Exercise objective:
From the first line of the entries below through the line holding "of s is high", write out every line exactly, please, and leave out the pictures.

Task input:
=== Section Start ===

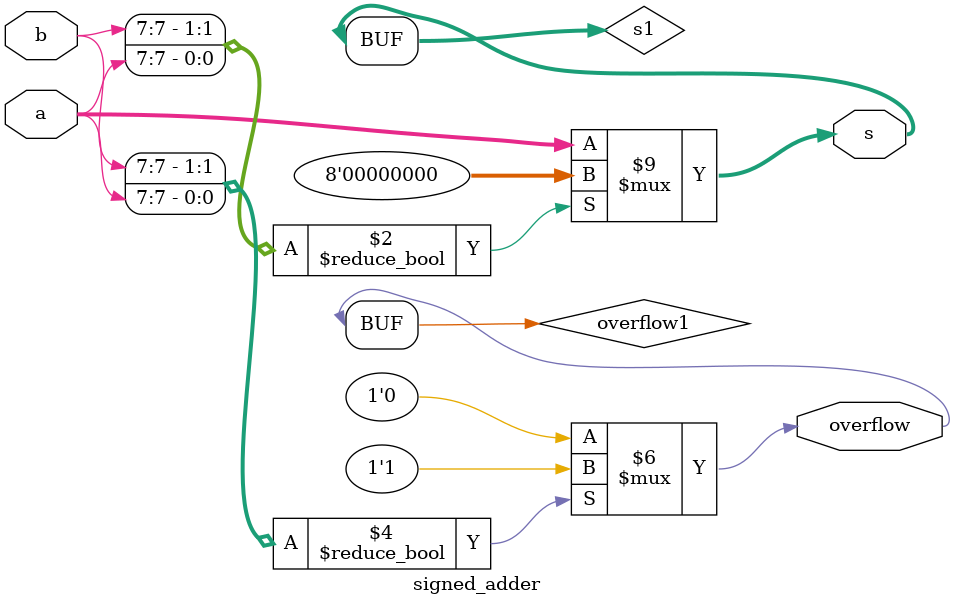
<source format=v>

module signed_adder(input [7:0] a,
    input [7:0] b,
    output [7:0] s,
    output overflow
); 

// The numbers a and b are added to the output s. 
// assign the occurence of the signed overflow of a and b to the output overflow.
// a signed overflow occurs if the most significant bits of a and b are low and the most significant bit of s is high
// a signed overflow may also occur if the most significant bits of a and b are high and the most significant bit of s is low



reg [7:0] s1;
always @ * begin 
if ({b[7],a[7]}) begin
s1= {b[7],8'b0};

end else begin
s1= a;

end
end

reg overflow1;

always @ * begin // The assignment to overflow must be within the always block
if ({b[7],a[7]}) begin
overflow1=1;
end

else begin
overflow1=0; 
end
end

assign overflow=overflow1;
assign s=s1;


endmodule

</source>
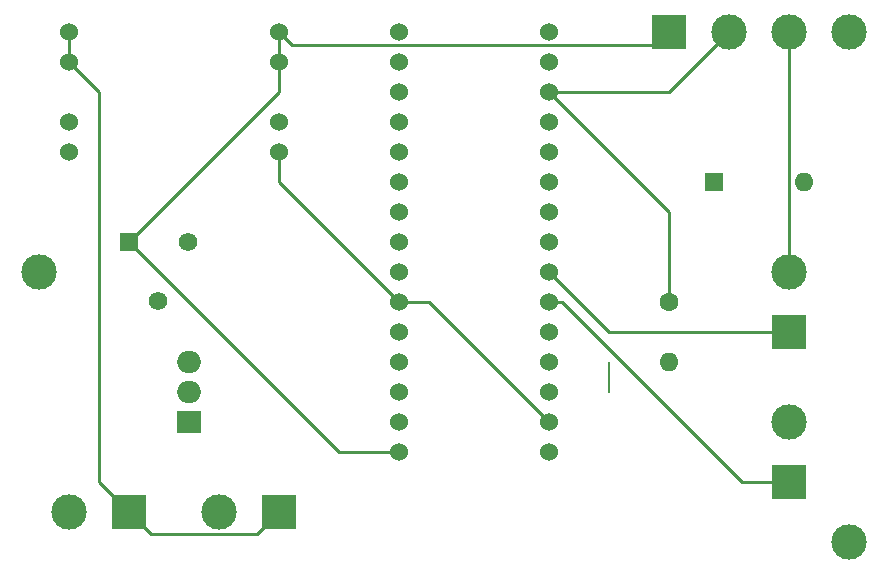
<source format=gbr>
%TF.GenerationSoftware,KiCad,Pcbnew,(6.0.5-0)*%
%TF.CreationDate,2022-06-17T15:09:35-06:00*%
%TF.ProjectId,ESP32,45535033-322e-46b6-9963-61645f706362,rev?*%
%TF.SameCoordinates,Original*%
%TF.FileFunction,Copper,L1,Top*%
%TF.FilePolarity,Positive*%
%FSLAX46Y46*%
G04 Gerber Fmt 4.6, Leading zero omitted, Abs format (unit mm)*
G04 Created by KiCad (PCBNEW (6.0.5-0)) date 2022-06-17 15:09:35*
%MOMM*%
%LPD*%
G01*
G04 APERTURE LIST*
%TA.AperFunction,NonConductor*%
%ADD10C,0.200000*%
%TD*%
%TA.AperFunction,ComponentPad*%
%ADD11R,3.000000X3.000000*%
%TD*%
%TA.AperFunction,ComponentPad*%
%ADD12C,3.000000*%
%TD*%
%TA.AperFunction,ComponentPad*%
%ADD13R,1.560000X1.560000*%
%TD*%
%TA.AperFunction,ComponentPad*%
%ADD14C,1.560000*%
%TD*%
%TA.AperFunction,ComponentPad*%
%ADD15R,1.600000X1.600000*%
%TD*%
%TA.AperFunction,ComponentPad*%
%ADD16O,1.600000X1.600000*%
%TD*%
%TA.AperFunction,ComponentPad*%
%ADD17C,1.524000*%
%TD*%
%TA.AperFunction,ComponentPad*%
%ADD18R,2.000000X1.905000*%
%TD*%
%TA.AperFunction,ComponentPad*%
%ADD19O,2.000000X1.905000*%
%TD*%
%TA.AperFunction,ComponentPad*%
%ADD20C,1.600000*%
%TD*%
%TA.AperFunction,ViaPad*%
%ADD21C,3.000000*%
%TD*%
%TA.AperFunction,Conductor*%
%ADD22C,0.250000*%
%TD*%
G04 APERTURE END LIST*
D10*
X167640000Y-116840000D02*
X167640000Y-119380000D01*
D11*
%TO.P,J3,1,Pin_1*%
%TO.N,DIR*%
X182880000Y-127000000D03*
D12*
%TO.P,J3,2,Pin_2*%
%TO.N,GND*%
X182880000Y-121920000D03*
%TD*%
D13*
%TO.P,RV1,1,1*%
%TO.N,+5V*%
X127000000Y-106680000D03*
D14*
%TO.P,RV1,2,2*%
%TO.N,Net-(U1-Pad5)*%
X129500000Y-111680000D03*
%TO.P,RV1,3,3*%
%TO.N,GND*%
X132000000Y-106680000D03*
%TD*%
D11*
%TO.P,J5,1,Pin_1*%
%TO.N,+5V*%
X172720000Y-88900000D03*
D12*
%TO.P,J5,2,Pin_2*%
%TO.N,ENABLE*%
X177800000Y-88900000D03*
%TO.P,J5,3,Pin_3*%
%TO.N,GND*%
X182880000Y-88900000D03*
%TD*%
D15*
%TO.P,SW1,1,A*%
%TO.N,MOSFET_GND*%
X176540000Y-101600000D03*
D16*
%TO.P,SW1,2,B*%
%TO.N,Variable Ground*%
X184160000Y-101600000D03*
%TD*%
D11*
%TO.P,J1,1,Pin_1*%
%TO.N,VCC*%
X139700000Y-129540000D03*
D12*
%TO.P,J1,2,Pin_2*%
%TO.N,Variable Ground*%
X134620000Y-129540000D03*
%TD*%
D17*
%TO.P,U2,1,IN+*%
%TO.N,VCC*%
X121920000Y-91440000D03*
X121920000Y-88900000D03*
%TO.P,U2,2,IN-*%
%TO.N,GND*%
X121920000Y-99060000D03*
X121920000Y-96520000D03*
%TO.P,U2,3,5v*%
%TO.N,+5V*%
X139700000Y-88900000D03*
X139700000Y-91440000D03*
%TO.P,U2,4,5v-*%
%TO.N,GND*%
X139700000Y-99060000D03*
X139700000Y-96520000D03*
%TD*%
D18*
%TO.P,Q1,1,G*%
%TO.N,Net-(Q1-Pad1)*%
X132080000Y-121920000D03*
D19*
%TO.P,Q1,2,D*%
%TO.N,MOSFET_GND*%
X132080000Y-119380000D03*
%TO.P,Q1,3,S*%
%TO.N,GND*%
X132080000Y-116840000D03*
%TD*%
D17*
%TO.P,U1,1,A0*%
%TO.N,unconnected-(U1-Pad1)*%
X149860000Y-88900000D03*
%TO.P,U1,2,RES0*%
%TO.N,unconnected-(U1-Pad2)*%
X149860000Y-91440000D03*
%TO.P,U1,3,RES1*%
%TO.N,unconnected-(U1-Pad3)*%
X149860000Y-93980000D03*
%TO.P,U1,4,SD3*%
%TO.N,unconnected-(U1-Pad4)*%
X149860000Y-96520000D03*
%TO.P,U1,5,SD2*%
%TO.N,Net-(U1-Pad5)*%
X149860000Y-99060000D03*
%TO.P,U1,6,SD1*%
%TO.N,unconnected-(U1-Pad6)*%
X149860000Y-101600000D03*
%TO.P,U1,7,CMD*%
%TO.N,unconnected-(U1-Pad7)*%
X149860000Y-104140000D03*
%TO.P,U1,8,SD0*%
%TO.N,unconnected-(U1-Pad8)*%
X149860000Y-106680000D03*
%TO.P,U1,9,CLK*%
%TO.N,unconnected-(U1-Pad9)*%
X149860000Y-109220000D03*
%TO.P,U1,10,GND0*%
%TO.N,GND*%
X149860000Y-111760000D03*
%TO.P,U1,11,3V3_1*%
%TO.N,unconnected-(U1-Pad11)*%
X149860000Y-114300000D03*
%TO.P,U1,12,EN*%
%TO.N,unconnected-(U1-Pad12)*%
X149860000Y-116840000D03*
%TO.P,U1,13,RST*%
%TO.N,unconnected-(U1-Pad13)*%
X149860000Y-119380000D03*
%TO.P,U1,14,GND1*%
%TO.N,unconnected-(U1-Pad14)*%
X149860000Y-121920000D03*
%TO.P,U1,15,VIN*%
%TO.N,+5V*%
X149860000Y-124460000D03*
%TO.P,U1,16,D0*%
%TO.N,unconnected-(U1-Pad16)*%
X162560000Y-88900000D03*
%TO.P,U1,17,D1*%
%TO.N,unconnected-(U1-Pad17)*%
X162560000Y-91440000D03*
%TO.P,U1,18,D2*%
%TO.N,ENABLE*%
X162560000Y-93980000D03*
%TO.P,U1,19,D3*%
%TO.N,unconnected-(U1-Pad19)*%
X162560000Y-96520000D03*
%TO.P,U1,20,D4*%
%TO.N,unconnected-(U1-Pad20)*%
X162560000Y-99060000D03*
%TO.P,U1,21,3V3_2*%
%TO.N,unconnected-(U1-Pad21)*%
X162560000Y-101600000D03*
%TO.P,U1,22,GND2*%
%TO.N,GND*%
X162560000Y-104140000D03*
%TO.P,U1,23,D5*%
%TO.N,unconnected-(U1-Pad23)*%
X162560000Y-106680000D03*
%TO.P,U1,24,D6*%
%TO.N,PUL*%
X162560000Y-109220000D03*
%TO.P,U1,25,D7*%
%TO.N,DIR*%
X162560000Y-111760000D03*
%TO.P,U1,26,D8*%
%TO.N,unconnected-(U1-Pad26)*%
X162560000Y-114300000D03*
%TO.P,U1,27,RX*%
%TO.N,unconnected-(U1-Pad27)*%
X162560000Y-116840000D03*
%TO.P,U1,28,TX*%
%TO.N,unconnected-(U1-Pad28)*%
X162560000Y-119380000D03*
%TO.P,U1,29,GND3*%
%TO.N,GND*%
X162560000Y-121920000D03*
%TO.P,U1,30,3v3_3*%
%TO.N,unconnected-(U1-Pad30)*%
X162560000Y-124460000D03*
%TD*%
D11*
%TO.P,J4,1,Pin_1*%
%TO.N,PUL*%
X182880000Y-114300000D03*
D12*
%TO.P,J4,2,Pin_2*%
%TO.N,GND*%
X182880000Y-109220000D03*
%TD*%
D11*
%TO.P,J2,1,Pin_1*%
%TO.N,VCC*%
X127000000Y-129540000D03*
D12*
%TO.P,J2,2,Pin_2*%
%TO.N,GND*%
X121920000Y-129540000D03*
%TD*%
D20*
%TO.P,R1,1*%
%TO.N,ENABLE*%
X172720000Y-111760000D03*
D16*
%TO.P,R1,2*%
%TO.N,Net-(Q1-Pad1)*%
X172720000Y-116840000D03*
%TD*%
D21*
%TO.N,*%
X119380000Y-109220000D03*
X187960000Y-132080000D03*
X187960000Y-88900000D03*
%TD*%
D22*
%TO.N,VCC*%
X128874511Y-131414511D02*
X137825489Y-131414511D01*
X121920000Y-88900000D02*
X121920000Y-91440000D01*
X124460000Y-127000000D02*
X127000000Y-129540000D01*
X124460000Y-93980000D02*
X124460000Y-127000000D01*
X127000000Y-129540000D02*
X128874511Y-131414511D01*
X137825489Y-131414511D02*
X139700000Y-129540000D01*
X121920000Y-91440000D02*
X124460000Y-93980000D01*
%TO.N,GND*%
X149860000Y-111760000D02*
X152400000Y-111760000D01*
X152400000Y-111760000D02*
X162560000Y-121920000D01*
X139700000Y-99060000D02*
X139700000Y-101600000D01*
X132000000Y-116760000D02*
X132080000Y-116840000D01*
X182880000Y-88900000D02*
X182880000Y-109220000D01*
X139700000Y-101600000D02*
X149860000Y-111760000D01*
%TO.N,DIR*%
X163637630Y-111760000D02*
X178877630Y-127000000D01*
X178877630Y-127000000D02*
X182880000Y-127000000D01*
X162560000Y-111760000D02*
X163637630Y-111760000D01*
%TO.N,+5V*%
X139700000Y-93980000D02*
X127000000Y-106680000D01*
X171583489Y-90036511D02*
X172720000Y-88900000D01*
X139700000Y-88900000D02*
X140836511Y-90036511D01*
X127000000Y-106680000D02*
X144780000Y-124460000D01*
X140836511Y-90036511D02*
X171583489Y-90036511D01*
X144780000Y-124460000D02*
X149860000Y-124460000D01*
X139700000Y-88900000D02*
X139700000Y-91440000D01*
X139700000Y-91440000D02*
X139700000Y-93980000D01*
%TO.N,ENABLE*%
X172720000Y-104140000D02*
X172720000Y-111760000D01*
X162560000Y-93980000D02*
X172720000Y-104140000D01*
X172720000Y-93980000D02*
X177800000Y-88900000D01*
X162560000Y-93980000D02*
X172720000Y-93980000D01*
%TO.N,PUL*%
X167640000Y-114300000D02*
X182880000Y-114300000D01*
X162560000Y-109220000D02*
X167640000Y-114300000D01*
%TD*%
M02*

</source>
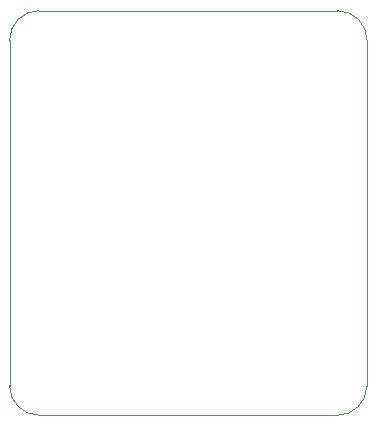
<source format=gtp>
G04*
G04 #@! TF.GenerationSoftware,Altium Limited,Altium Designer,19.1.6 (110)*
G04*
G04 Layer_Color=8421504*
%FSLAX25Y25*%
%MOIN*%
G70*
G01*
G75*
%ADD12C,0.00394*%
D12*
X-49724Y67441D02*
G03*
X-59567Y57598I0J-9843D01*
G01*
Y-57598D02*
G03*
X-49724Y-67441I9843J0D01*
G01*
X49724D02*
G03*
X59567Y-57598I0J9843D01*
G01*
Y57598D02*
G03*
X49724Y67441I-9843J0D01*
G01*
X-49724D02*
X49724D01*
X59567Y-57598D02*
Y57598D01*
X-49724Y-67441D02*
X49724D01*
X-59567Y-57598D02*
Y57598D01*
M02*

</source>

=== Section End ===

Solution for this task:
<source format=v>

module signed_adder(input [7:0] a,
    input [7:0] b,
    output [7:0] s,
    output overflow
); 

// The numbers a and b are added to the output s. 
// assign the occurence of the signed overflow of a and b to the output overflow.
// a signed overflow occurs if the most significant bits of a and b are low and the most significant bit of s is high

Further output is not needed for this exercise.